Please output the rows word for word, starting with the line that contains "Voyage de pêche" and going on through the line that contains "Participer à Fou de voyage".

Data extracts Block Start

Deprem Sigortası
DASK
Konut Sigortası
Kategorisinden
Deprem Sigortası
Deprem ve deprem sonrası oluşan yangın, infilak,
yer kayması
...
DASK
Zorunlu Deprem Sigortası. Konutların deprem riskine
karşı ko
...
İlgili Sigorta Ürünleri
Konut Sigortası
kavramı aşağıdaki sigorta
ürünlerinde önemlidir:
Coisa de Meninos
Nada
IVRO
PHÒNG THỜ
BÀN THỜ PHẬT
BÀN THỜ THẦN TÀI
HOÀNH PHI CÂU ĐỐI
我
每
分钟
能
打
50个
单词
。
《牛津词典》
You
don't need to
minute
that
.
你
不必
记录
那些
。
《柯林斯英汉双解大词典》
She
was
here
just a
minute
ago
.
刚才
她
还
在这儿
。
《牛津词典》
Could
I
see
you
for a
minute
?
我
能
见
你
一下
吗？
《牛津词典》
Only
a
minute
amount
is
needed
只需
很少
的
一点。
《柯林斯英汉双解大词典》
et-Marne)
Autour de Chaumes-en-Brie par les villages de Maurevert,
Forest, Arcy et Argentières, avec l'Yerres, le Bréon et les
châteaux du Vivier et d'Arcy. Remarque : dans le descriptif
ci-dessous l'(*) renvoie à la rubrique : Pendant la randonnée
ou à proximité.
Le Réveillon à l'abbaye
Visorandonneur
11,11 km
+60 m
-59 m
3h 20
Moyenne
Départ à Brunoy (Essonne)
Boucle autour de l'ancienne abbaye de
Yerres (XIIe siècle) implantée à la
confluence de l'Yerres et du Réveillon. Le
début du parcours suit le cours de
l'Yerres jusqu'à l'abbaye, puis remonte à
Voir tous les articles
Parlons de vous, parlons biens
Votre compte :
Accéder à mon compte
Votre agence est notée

Data extracts Block End
Data extracts Block Start

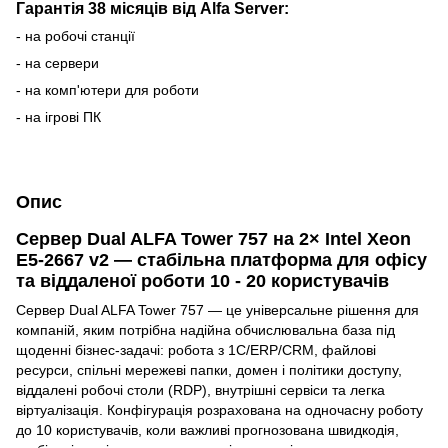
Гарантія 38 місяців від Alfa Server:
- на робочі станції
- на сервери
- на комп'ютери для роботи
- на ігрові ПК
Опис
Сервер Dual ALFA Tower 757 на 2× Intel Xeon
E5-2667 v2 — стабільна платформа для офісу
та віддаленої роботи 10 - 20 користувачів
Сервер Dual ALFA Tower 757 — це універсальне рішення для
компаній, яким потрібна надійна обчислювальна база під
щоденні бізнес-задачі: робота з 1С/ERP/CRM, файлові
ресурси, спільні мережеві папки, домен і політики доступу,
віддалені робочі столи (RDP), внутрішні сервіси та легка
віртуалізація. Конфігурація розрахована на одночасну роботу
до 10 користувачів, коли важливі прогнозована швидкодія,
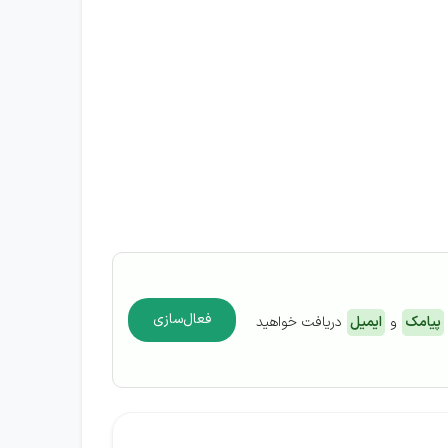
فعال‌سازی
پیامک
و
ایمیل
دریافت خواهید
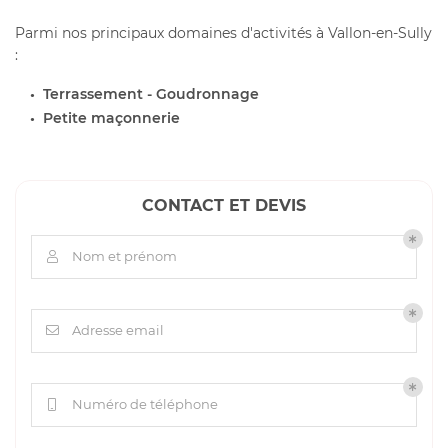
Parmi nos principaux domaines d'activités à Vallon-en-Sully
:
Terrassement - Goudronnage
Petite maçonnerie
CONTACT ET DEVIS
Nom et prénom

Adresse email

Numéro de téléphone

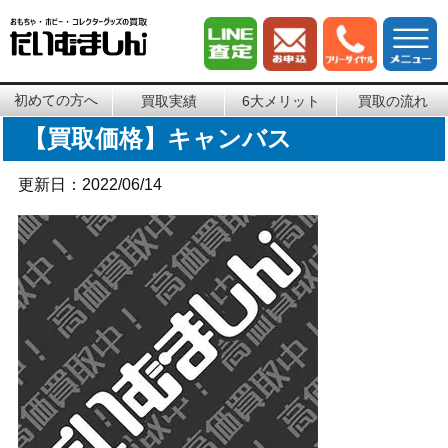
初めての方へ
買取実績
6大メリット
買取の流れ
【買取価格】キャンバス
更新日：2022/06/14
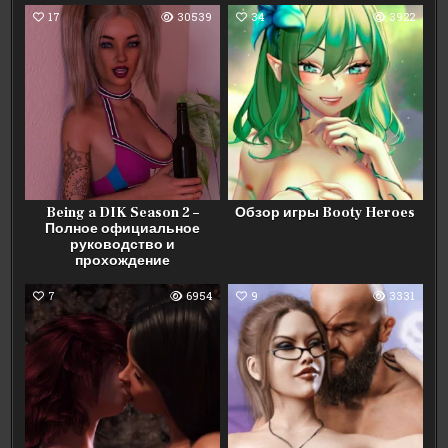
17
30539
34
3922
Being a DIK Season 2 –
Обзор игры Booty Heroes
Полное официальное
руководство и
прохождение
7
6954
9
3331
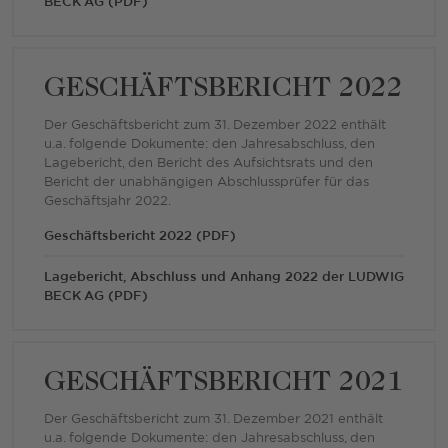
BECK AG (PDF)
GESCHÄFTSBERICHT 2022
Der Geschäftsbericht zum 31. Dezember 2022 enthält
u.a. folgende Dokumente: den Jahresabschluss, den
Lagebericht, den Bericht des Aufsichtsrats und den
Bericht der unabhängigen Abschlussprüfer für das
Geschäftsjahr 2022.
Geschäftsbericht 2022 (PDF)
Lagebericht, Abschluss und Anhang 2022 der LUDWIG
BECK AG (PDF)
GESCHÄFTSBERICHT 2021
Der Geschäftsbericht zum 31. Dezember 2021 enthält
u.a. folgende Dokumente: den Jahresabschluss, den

Data extracts Block End
Data extracts Block Start

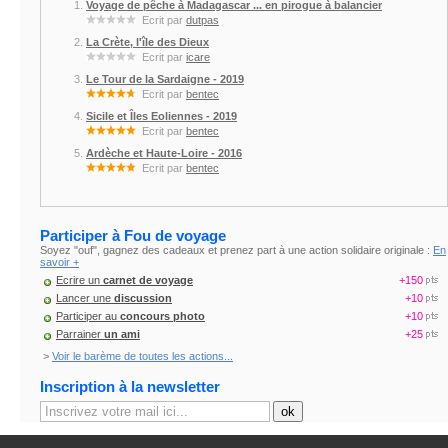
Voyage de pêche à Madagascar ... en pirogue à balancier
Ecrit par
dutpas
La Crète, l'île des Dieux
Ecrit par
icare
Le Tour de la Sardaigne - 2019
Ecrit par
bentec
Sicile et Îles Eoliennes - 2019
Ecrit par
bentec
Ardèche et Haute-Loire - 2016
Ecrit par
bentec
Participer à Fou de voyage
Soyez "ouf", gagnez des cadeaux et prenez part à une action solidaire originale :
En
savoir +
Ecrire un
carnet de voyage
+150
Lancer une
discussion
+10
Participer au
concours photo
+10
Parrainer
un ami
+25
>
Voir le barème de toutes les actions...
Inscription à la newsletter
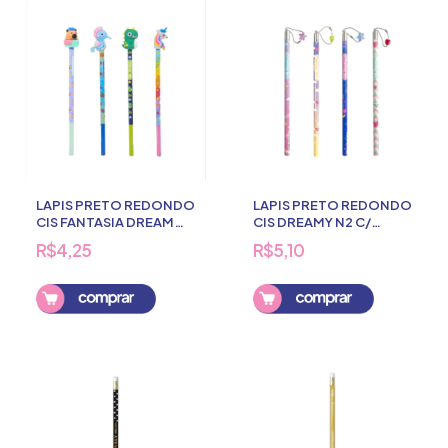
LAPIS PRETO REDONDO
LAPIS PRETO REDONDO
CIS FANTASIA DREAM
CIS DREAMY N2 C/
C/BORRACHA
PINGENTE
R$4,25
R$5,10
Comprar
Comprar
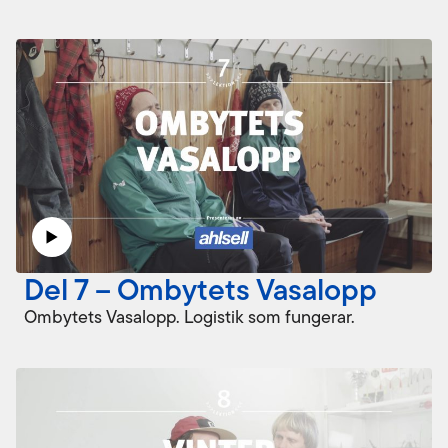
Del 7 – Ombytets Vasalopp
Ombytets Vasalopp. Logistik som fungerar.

Data extracts Block End

→ Answer to this problem
Voyage de pêche à Madagascar ... en pirogue à balancier
Ecrit par
dutpas
La Crète, l'île des Dieux
Ecrit par
icare
Le Tour de la Sardaigne - 2019
Ecrit par
bentec
Sicile et Îles Eoliennes - 2019
Ecrit par
bentec
Ardèche et Haute-Loire - 2016
Ecrit par
bentec
Participer à Fou de voyage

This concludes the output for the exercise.